* _TASK DESCRIPTION_
Render the material below as a Markdown table with two columns, Row and Text, putting one numbered line per row, leaving out blank lines and omitting the pictures.
-- START --
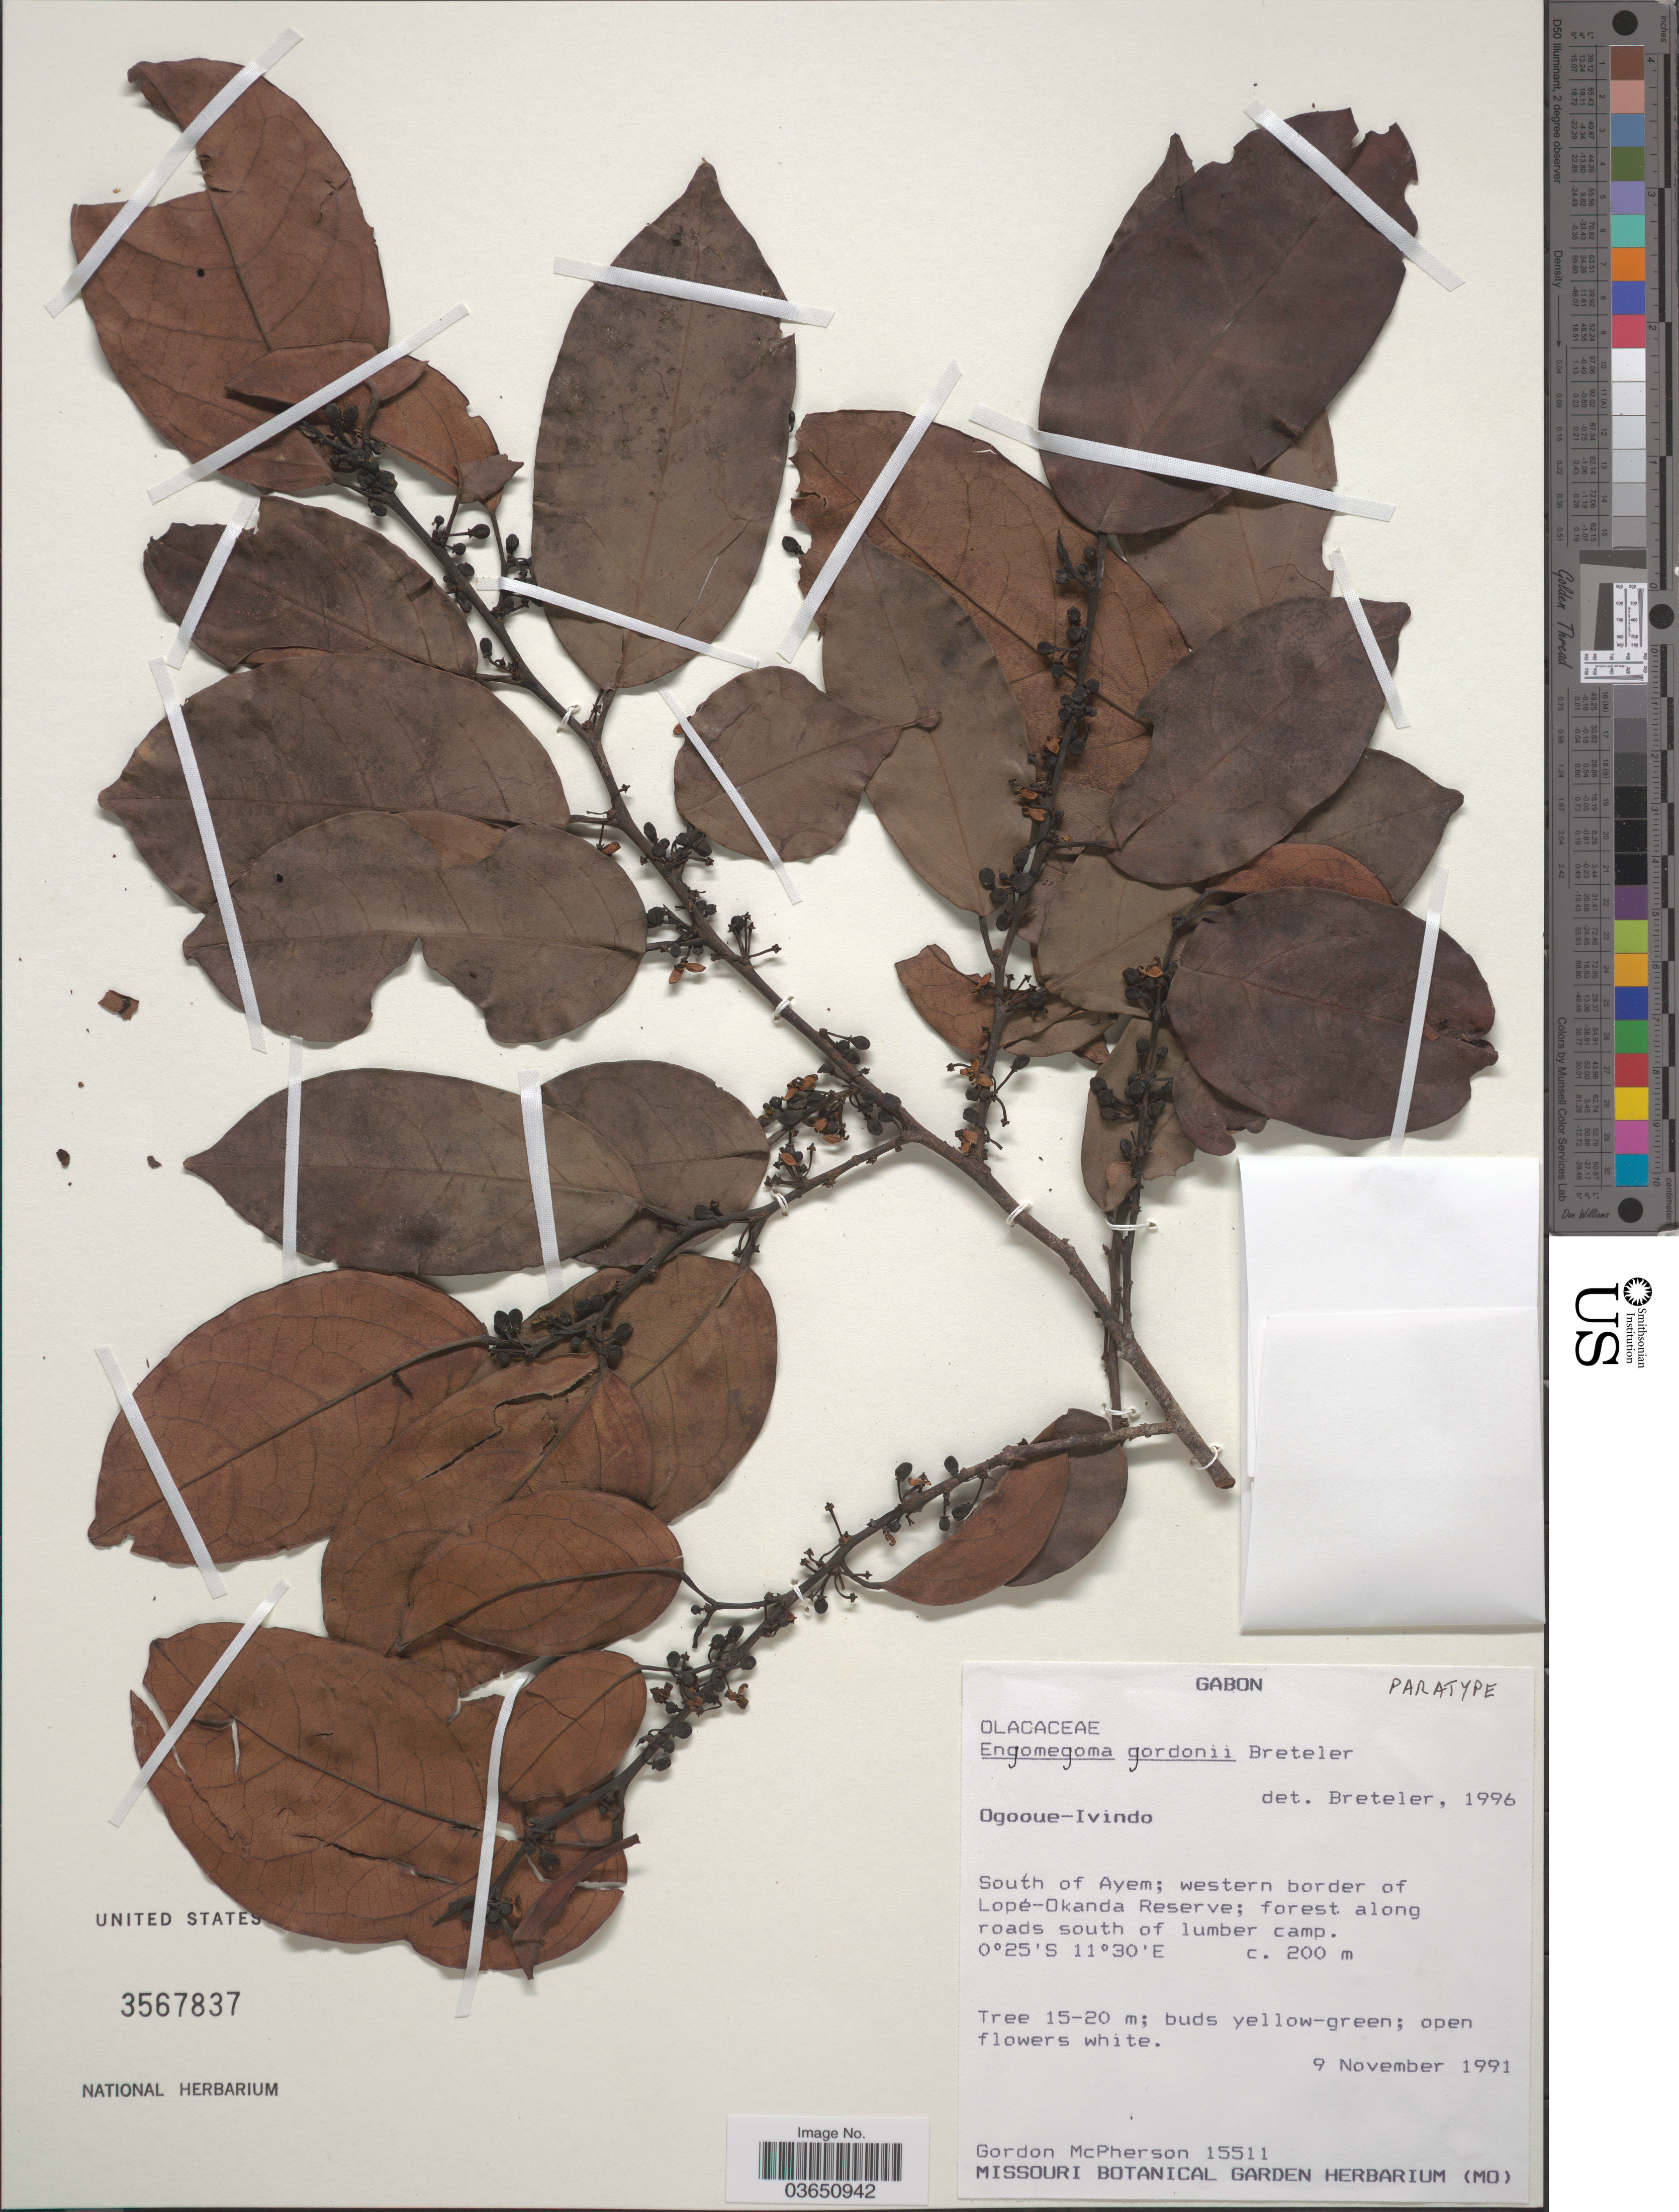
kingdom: Plantae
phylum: Tracheophyta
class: Magnoliopsida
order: Santalales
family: Strombosiaceae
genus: Engomegoma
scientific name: Engomegoma gordonii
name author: Breteler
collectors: G. McPherson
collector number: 15511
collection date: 1991-11-09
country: Gabon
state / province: Ogooue-Ivindo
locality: South of Ayem; western border of Lopé-Okanda Reserve; forest along roads south of lumber camp.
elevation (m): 200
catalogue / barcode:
-- END --
* _ANSWER TO THIS EXERCISE_
| Row | Text |
|---|---|
| 1 | kingdom: Plantae |
| 2 | phylum: Tracheophyta |
| 3 | class: Magnoliopsida |
| 4 | order: Santalales |
| 5 | family: Strombosiaceae |
| 6 | genus: Engomegoma |
| 7 | scientific name: Engomegoma gordonii |
| 8 | name author: Breteler |
| 9 | collectors: G. McPherson |
| 10 | collector number: 15511 |
| 11 | collection date: 1991-11-09 |
| 12 | country: Gabon |
| 13 | state / province: Ogooue-Ivindo |
| 14 | locality: South of Ayem; western border of Lopé-Okanda Reserve; forest along roads south of lumber camp. |
| 15 | elevation (m): 200 |
| 16 | catalogue / barcode: |